Kendrick Lamar drops new album following 5-year wait


Photo by Anna Darby

Senior Becca McMillen researches in preparation for Kendrick Lamar’s new album.

Rapper Kendrick Lamar released his fifth and last studio album with Top Dawg Entertainment (TDE), Mr. Morale & the Big Steppers, on May 13. 

Since his most recent album DAMN, Lamar’s fans have been increasingly eager  for new music. Lamar has been on the pop culture radar since his debut album Section.80 and was catapulted into the spotlight after his groundbreaking album good kid, M.A.A.D. City in 2012.

The album cover for Mr. Morale & the Big Steppers has been one of the first things noticed by the media. Lamar poses holding what was assumed to be his second child as he reveals him to the world. This cover heavily relates to the storyline of an album more intimate than previous works with Lamar’s thoughts of his past and his hiatus.

This album is set to be his last with TDE, a music production company responsible for  notable artists like SZA, Jay Rock and Reason. Lamar has since then co-founded a multi-disciplinary media company and has signed on rapper Baby Keem, who is Lamar’s cousin.

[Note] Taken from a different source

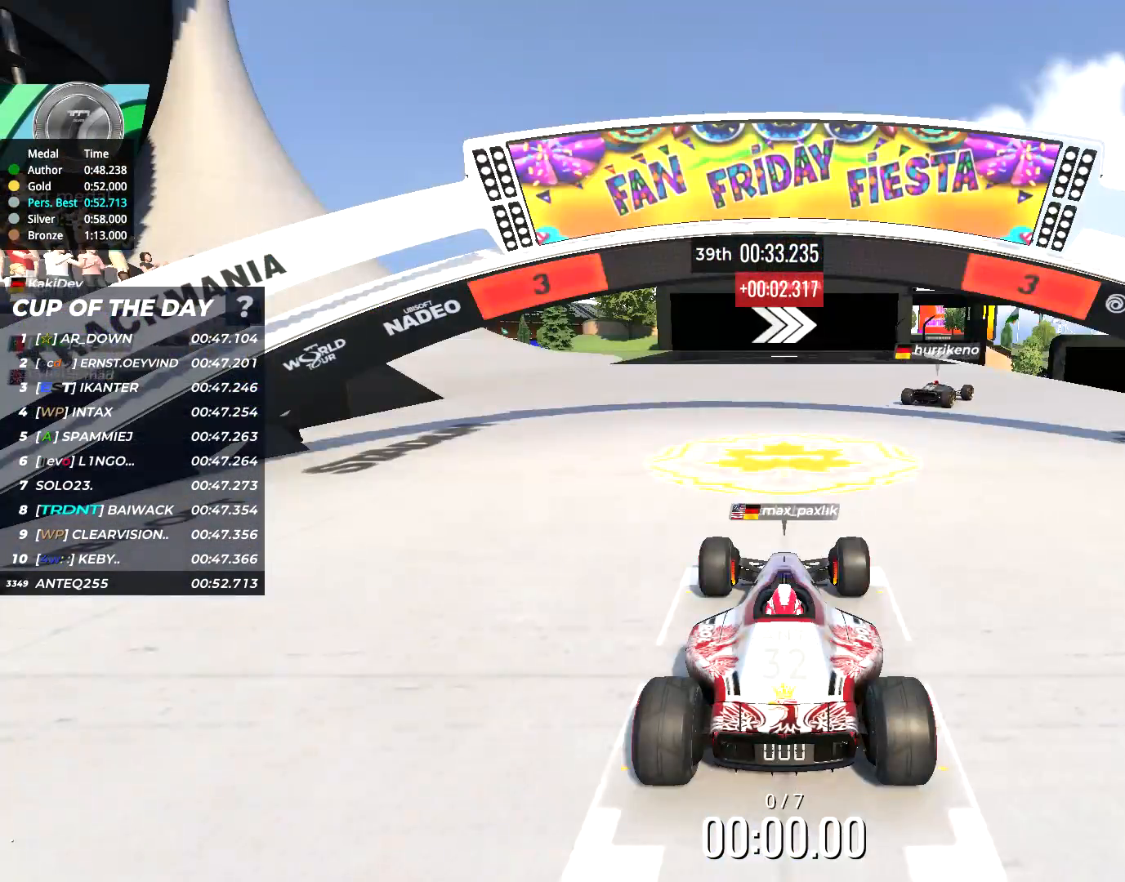
{"keys": [], "events": []}
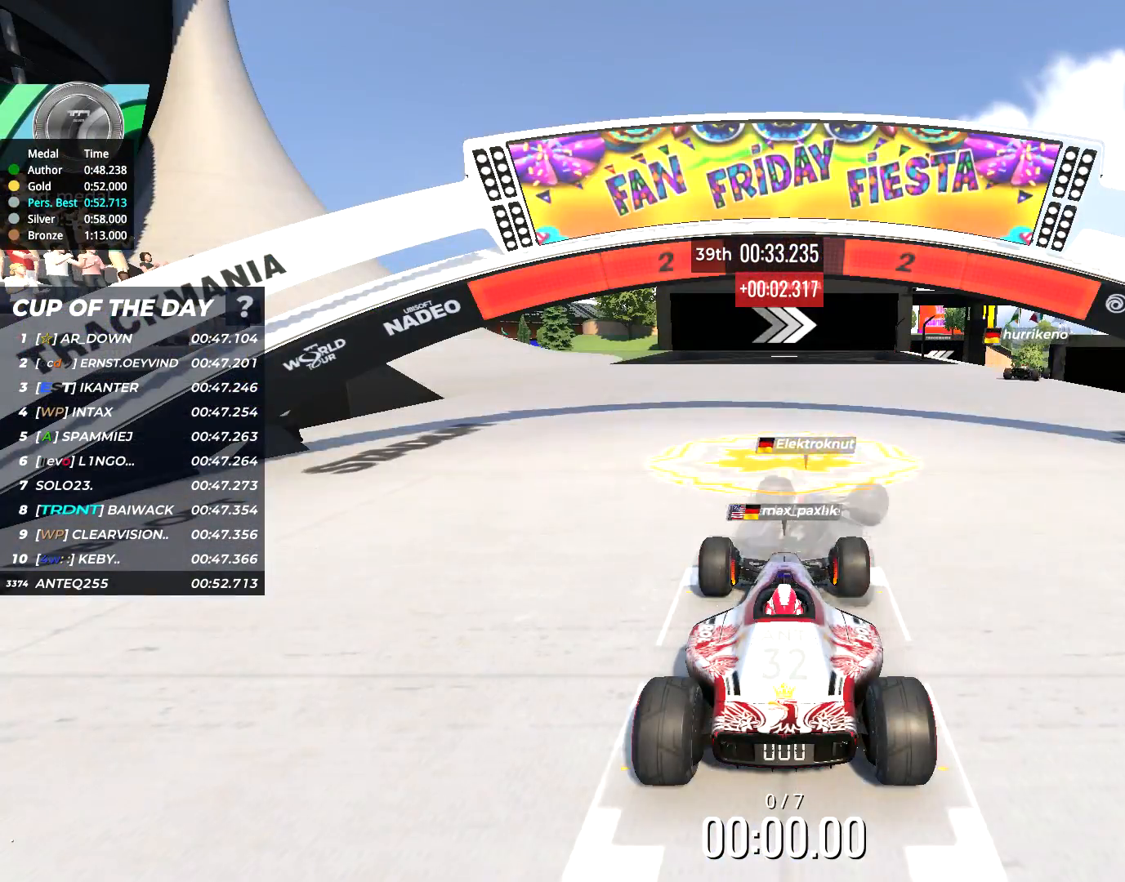
{"keys": [], "events": []}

The album in its entirety contains 18 songs, all of which offer a profoundly different experience to the listener. The eighth track on the album, “We Cry Together,” is unlike anything seen in mainstream rap. The song consists mostly of a fight between a couple, conveyed through spoken words following the beat.

Another song that quickly caught the attention of LGBTQ+ listeners was “Auntie Diaries.” In this song Lamar reveals his experience with his trans family members. The song was controversial for its use of the f-slur, although it’s clear to see it was used to emphasize the casualty the word used to have.

Senior Becca McMillen said, “As a member of the LGBTQ+ community, I felt as though Kendrick’s usage of the fslur was acceptable, because he used it in a fashion that portrayed to his audience the weight that word carries.”

Kendrick’s album covers a variety of topics from father issues to sexual assault and cultural expectations of Black men in America, bringing to light many issues he’s faced.

In his fifth track “Father Time feat. Sampha” Lamar said, “Oh, this the part where mental stability meets talent? Oh, this the part, he breaks my humility just for practice? Tactics we learned together, sore losers forever, daddy issues.”

Lamar has opened a new door in rap culture and is using his platform to express his art and break the stigma around speaking on your personal problems. As cryptic as Lamar’s lyrics may seem sometimes, they have more meaning than meets the eye and offer an auditory experience for the listener.

I  give the album, Mr. Morale & The Big Steppers, 9.5/10 for multiple reasons. Lamar is creating a cultural shift in rap music, in addition to amazing us with his skills as a lyricist and continuing to fuel the fire of inspiration in his fans.